Work task:
In the material below, which lines hold the word "down"? Pick each one out.

Material supplied:

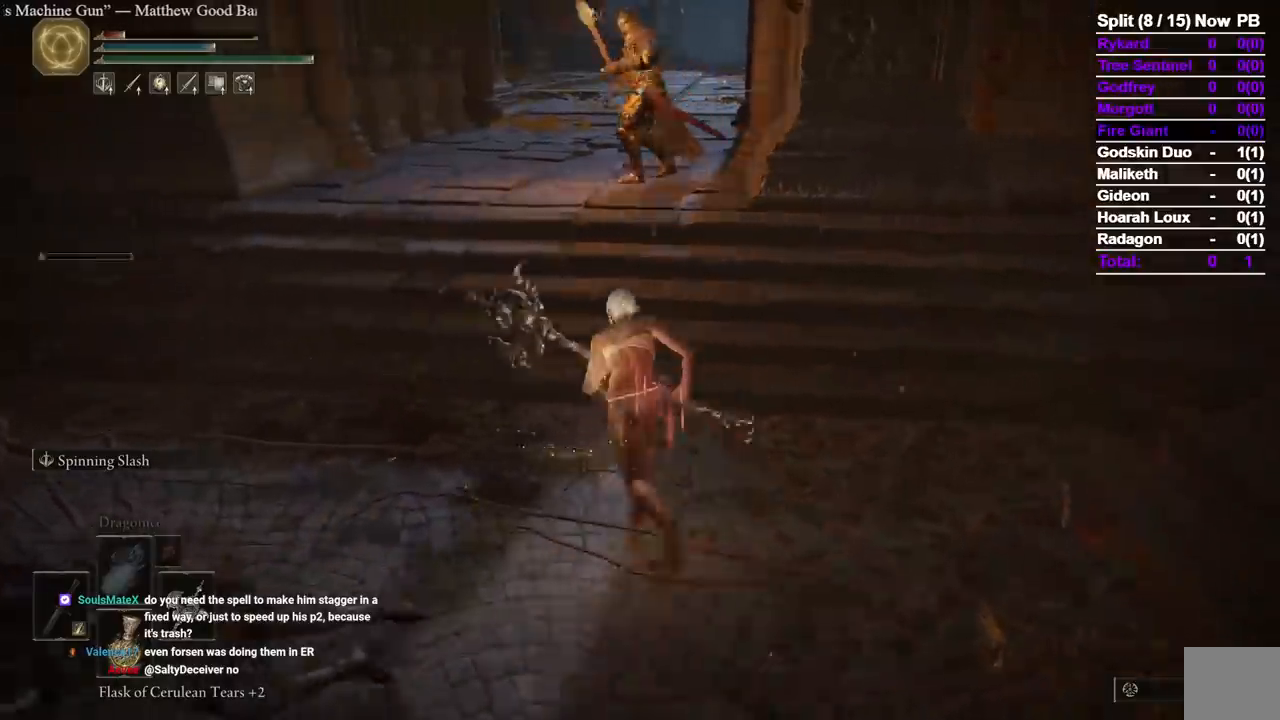
{"dt_ms": 500, "buttons": ["B", "R1", "R3"], "left_stick": "up", "right_stick": "center", "events": [[333, "R1", "down"], [383, "R3", "down"]]}
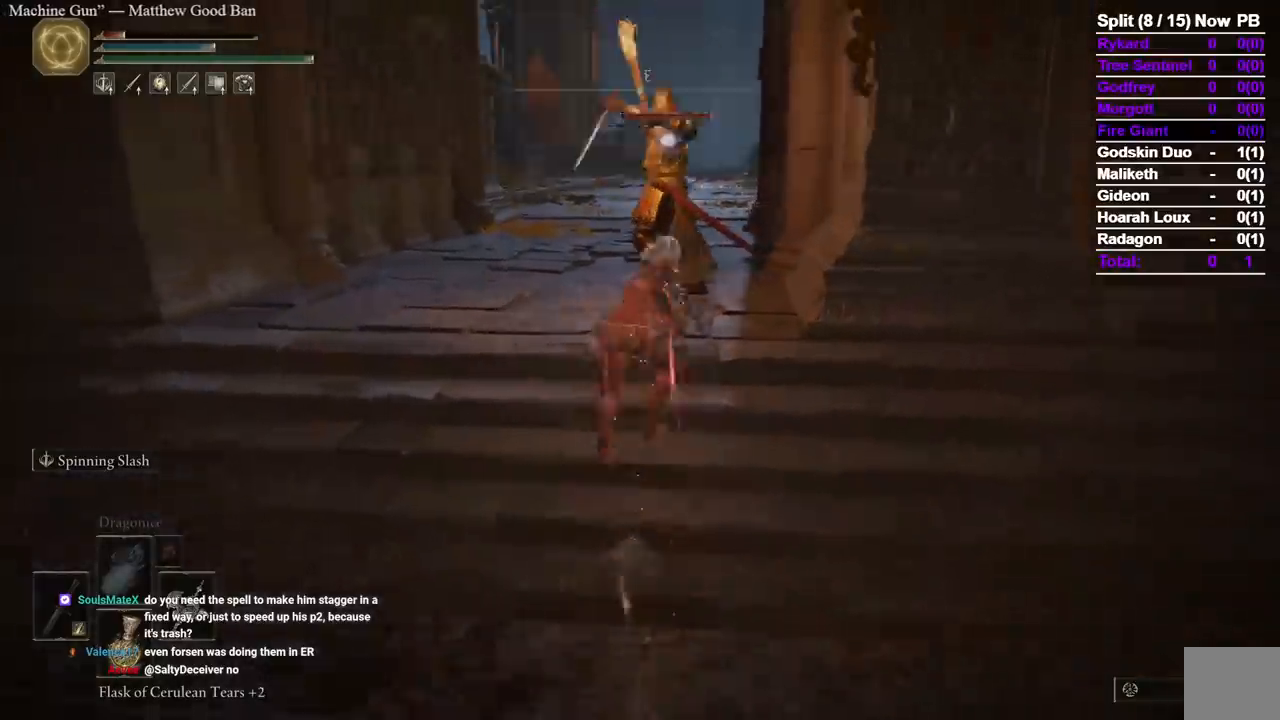
{"dt_ms": 500, "buttons": ["R1"], "left_stick": "up", "right_stick": "center", "events": [[17, "B", "up"], [17, "R3", "up"], [33, "R1", "up"], [383, "R1", "down"]]}
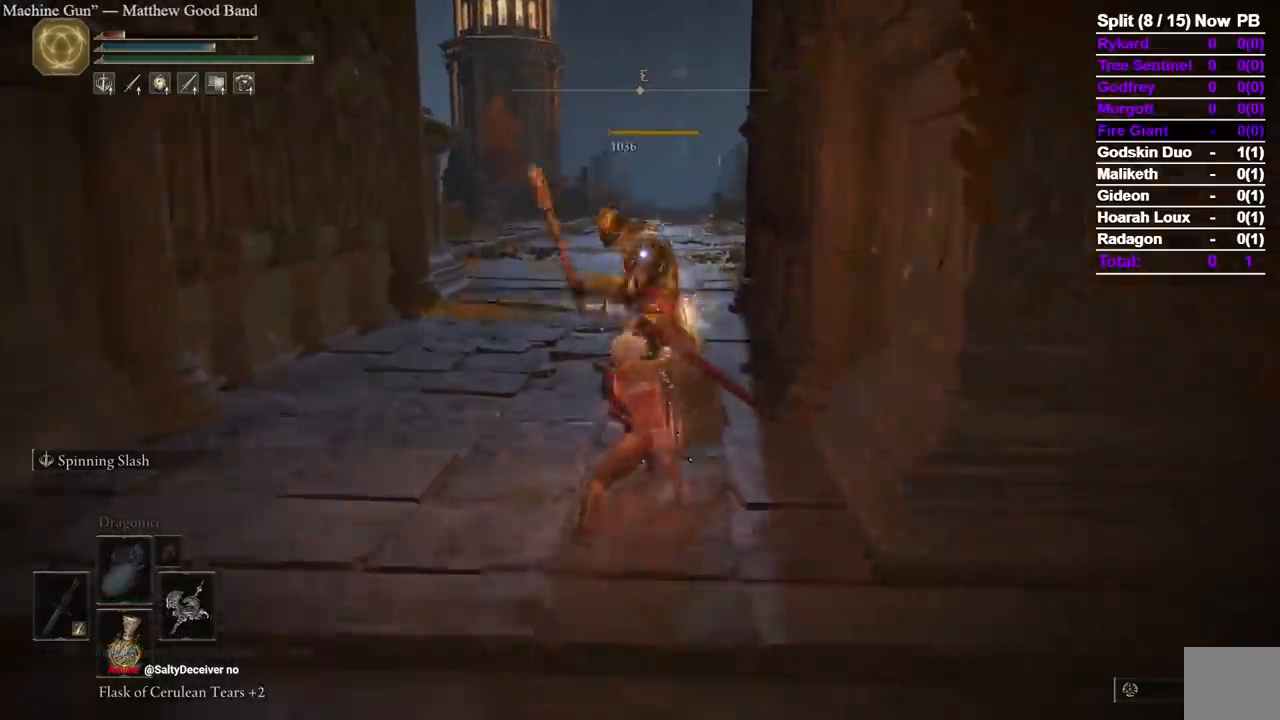
{"dt_ms": 500, "buttons": [], "left_stick": "up", "right_stick": "center", "events": [[17, "R1", "up"], [67, "R1", "down"], [150, "R1", "up"], [183, "R1", "down"], [283, "R1", "up"]]}
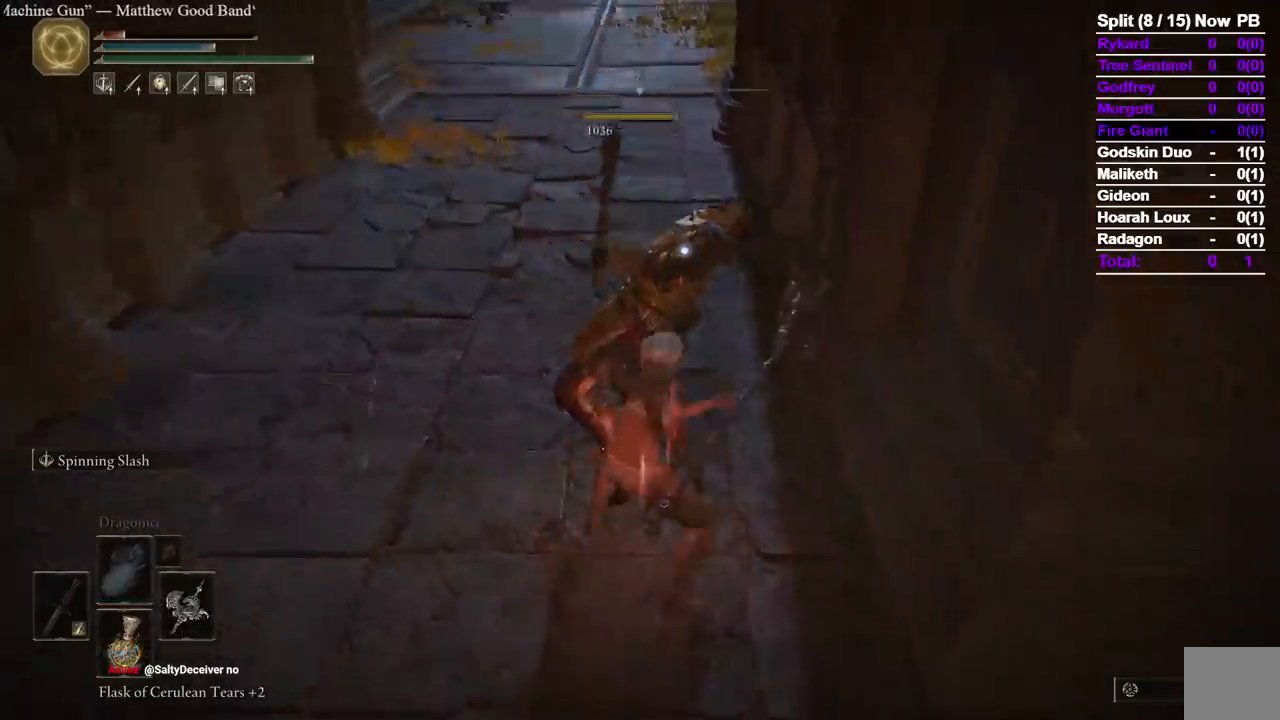
{"dt_ms": 1000, "buttons": ["L3"], "left_stick": "center", "right_stick": "center", "events": [[467, "left_stick", "center"], [500, "right_stick", "up"], [567, "right_stick", "center"], [783, "right_stick", "up"], [867, "L3", "down"], [933, "right_stick", "center"]]}
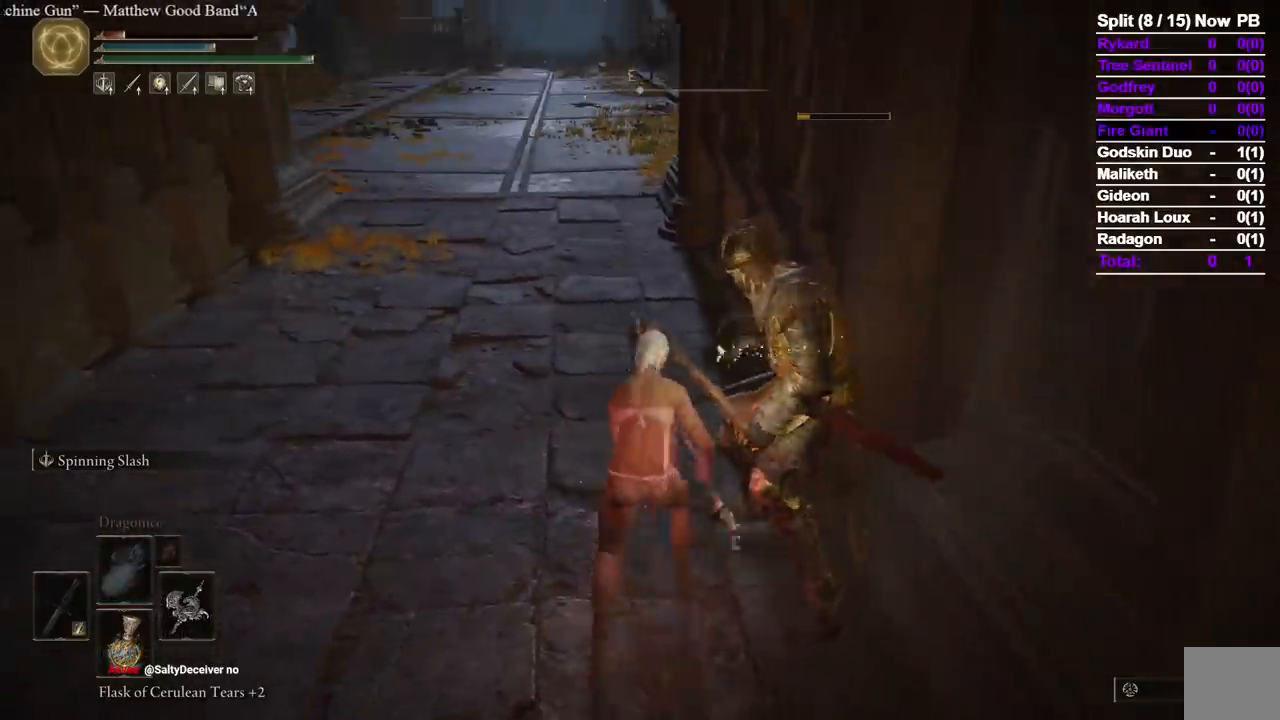
{"dt_ms": 500, "buttons": [], "left_stick": "center", "right_stick": "center", "events": [[33, "L3", "up"], [100, "right_stick", "up"], [217, "right_stick", "center"]]}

Output below:
{"dt_ms": 500, "buttons": ["B", "R1", "R3"], "left_stick": "up", "right_stick": "center", "events": [[333, "R1", "down"], [383, "R3", "down"]]}
{"dt_ms": 500, "buttons": ["R1"], "left_stick": "up", "right_stick": "center", "events": [[17, "B", "up"], [17, "R3", "up"], [33, "R1", "up"], [383, "R1", "down"]]}
{"dt_ms": 500, "buttons": [], "left_stick": "up", "right_stick": "center", "events": [[17, "R1", "up"], [67, "R1", "down"], [150, "R1", "up"], [183, "R1", "down"], [283, "R1", "up"]]}
{"dt_ms": 1000, "buttons": ["L3"], "left_stick": "center", "right_stick": "center", "events": [[467, "left_stick", "center"], [500, "right_stick", "up"], [567, "right_stick", "center"], [783, "right_stick", "up"], [867, "L3", "down"], [933, "right_stick", "center"]]}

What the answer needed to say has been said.